Covad Communications Group Inc. is testing a technology that could enable non-Bell telephone companies to sell traditional local service -- a potential new mode of competition and consumer choice after a series of Bell regulatory victories which prompted AT&T Corp. and others to exit the market.
Covad, a leading provider of broadband DSL service over phone lines leased from the Bell monopolies, said Thursday it hopes to offer the new capability for use by prospective service providers by midyear.
The technology being deployed, provided by Nokia Corp. and Zhone Technologies Inc., sends a call from a home to the central office using an old-fashioned analog signal, then converts it to the digital format known as VoIP, or Voice-over-Internet Protocol.
The VoIP signal is routed over the Internet to a separate facility with a "soft switch," which steers the call toward its ultimate destination.

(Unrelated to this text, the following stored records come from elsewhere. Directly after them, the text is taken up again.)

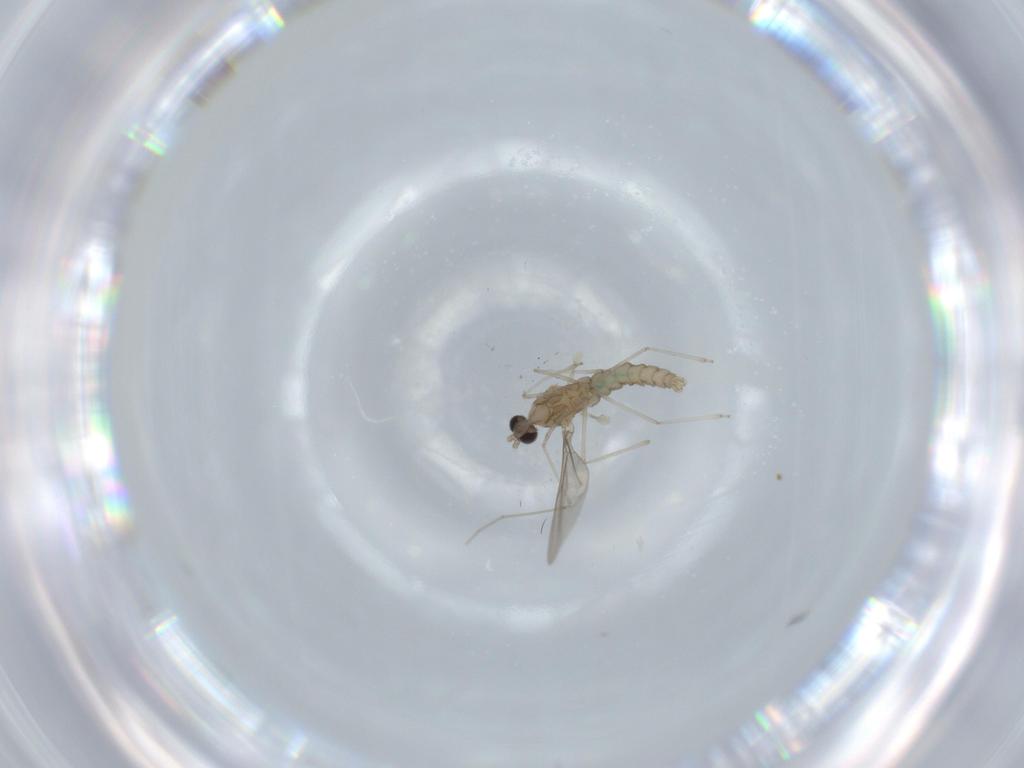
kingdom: Animalia
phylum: Arthropoda
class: Insecta
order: Diptera
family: Cecidomyiidae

By using VoIP, there's no need for Covad and its partners to lease any of the local Bell's equipment except the actual copper phone line which travels between the central office and a customer's premises.
That could prove to be a crucial cost benefit for would-be competitors to the four regional Bells, Verizon Communications Inc., SBC Communications Inc., BellSouth Corp., and Qwest Communications International Inc.
Recent court victories and federal rulings promise to free the Bells from rules which require them to lease their local network equipment to rivals at low government-set rates which had been designed to foster competition.
The low rates succeeded in prompting AT&T, MCI Corp. and others to enter the local phone business, luring more than 17 million customers away from the Bells by the middle of last year, according to government statistics.
But with the promise of a sharp increase in costs, expected by late 2005, AT&T and MCI stopped marketing the service last summer.
However, the sudden shift in the rules did not remove the requirement that the Bells lease their local copper lines at government-set rates.